** STORED DATA follows **

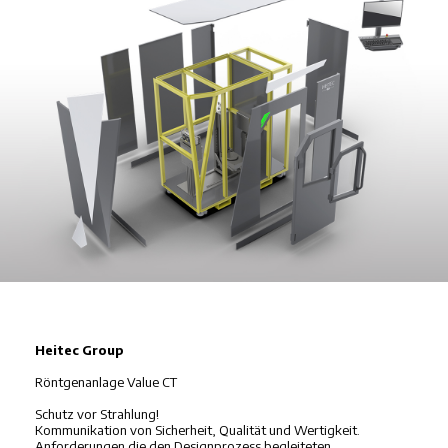
Heitec Group
Röntgenanlage Value CT
Schutz vor Strahlung!
Kommunikation von Sicherheit, Qualität und Wertigkeit.
Anforderungen die den Designprozess begleiteten.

** End of STORED DATA **

So that the copy stays exact, reproduce each record word for word and leave its images out.

Heitec Group
Röntgenanlage Value CT
Schutz vor Strahlung!
Kommunikation von Sicherheit, Qualität und Wertigkeit.
Anforderungen die den Designprozess begleiteten.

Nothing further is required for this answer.